This week’s €750 million (£626 million) bond issuance from SEGRO European Logistics Partnership (SELP), which is a joint venture partnership between UK REIT SEGRO plc and Canada’s Public Sector Pension Investment Board, was arranged in a matter of days in order seize a “window of opportunity” in the European capital markets, the firm told Real Estate Capital.
BNP Paribas, Bank of China, NatWest Markets and Santander advising SELP on its debt issuance strategy alerted the company on Monday that there was sufficient appetite from investors for the senior unsecured five-year green bonds for SELP, the investor in big box warehouses across European markets.
SELP launched the issue this Tuesday in order to refinance €500 million of non-green bonds on SELP’s balance sheet that are due to expire in October next year.
The senior unsecured five-year green bonds for SELP – which invests in big box warehouses in European markets and has a €7.6 billion portfolio – came from an order book that totalled approximately €2.5 billion.
Harry Stokes, who is commercial finance director at SEGRO, which acts as venture adviser to SELP, said: “The banks were obviously aware that we were looking to refinance the 2023 bonds, so kept an eye on the market for us. We knew this week would be a potential opportunity given that SELP were due to publish a half-year update on 28 July, so it was just whether there was a supportive market, which there was, so we decided to launch, after a day of talking to potential investors, updating them on SELP’s performance during the first half and on the outlook for the business.”
Stokes said the demand for the notes was “good”, adding that while looking at ways to refinance the bonds ahead of time regardless of market conditions is integral to “good capital management”, it has seized a “window of opportunity” to issue the bonds this week.
The bonds were priced at 245 basis points above euro mid-swaps, equating to an annual coupon of 3.75 percent.
Last May, SELP priced an eight-year, €500 million senior unsecured green bond issue at 90 basis points above euro mid-swaps, with an annual coupon of 0.875 percent.

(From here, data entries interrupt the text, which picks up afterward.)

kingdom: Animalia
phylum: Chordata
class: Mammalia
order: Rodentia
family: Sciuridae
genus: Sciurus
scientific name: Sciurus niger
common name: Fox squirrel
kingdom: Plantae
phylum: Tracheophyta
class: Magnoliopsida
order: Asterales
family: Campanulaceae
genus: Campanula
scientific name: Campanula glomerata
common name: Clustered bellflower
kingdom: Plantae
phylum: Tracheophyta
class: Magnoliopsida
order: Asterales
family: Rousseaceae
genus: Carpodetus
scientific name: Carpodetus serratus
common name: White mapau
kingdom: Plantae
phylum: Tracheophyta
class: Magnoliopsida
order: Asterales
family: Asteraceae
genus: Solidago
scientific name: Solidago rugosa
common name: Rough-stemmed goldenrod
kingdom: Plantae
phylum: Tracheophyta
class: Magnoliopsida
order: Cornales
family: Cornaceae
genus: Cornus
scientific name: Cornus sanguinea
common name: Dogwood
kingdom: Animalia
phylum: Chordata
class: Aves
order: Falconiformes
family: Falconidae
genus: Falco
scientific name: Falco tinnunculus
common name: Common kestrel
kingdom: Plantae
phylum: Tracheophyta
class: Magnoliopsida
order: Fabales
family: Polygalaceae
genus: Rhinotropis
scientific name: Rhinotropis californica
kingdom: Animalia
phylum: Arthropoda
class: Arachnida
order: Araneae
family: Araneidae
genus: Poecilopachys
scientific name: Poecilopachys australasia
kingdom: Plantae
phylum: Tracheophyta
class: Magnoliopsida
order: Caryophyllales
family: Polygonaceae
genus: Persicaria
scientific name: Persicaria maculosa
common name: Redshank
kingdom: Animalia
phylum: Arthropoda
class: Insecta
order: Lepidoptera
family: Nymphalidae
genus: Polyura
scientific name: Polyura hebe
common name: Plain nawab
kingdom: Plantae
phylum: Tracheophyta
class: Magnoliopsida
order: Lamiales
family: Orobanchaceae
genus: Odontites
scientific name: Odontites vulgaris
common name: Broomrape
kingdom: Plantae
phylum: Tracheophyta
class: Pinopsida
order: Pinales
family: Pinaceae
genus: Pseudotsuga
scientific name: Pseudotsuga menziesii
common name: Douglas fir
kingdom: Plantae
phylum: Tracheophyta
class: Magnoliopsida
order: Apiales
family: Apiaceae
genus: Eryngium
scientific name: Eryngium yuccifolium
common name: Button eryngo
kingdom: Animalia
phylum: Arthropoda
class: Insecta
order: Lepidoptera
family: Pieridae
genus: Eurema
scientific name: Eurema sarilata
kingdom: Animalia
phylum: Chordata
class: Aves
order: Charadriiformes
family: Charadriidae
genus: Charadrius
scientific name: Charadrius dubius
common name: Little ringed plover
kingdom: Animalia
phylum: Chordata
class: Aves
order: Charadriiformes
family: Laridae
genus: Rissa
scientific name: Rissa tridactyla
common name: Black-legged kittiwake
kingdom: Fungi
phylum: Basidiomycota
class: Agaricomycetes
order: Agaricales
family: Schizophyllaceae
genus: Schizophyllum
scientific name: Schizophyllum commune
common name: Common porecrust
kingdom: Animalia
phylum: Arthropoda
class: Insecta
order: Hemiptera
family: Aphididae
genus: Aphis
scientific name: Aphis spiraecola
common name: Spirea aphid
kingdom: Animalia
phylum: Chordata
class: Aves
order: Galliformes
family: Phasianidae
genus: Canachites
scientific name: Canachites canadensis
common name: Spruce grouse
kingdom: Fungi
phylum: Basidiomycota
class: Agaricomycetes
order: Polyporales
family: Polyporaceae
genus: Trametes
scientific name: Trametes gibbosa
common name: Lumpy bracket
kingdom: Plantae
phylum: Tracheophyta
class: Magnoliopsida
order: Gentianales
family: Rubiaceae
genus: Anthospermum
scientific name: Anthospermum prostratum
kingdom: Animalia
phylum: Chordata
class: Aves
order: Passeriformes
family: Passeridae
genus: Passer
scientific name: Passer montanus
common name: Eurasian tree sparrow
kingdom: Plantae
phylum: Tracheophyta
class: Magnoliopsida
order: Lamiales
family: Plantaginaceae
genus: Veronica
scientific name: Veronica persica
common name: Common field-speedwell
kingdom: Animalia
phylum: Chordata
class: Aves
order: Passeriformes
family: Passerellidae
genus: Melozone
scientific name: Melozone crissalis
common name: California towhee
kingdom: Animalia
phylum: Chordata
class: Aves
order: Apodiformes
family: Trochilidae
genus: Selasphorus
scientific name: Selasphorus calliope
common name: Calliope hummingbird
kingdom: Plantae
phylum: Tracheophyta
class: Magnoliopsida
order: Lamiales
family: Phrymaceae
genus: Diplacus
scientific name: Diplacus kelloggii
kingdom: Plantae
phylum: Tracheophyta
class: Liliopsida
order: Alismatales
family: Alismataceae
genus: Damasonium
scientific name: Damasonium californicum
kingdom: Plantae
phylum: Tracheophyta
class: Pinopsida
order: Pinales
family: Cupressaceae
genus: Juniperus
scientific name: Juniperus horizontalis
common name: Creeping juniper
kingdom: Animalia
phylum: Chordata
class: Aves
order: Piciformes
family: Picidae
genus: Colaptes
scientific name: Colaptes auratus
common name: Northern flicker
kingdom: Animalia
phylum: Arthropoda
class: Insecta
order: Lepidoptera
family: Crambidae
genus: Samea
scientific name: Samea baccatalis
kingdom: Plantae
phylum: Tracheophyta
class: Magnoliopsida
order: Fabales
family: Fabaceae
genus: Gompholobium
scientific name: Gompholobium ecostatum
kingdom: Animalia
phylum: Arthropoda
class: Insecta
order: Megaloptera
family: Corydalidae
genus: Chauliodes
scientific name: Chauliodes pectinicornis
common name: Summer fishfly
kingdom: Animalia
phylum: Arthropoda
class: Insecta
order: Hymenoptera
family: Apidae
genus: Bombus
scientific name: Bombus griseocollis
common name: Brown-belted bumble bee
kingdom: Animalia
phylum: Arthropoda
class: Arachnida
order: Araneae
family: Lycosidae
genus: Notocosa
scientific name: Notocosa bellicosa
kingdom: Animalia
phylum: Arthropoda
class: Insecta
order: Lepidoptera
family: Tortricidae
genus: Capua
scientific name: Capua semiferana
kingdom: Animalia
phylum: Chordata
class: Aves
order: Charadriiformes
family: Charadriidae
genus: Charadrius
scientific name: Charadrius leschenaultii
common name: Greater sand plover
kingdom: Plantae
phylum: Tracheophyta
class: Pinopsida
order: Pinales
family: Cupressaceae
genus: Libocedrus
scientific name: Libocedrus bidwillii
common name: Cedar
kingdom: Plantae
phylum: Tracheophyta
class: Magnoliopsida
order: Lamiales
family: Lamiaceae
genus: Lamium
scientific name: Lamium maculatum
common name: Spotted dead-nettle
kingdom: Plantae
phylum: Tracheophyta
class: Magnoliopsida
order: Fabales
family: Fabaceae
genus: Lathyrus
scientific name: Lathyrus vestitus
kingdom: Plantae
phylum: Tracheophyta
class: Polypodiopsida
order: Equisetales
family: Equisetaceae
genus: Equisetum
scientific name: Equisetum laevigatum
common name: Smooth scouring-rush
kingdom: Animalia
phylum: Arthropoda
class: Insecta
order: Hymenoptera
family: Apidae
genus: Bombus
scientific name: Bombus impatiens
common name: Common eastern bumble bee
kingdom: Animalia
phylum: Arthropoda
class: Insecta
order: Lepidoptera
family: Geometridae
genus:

“The markets have not been easy,” said Stokes. “There have been very few European bond deals in the market as the situation has been volatile because of the Ukraine crisis and rising inflation. We didn’t need the money urgently, but now investors are more comfortable that there is a plan for the bonds which are due to mature in 2023.”
Year-to-date green bond issuance in Europe is €12.04 billion compared with €29.40 billion in 2021, according to data compiled by Bloomberg and Scope Ratings.
Stokes added: “It is a very tough market out there. But the banks are experts on this and talk to investors the whole time. Our story is strong. Logistics is a popular sector and it wasn’t our first bond, which means investors know the company. We were hoping for good demand and we were pleased with level of support.”
The issuance was the first from SELP’s recently established European Medium-Term Note programme, a standing prospectus which allows the company to be agile in issuing new debt.
The capital will also be used to finance and refinancing what SELP’s Green Finance Framework calls “eligible green projects”, as well as providing funding for general corporate purposes. Stokes said that it was difficult to tell if the demand related to the green element of the bond, but added: “Investors are increasingly expecting companies to issue bonds that are green and that is what they should be expecting. There is an expectation now that a bond will be green and if it isn’t questions will be asked.”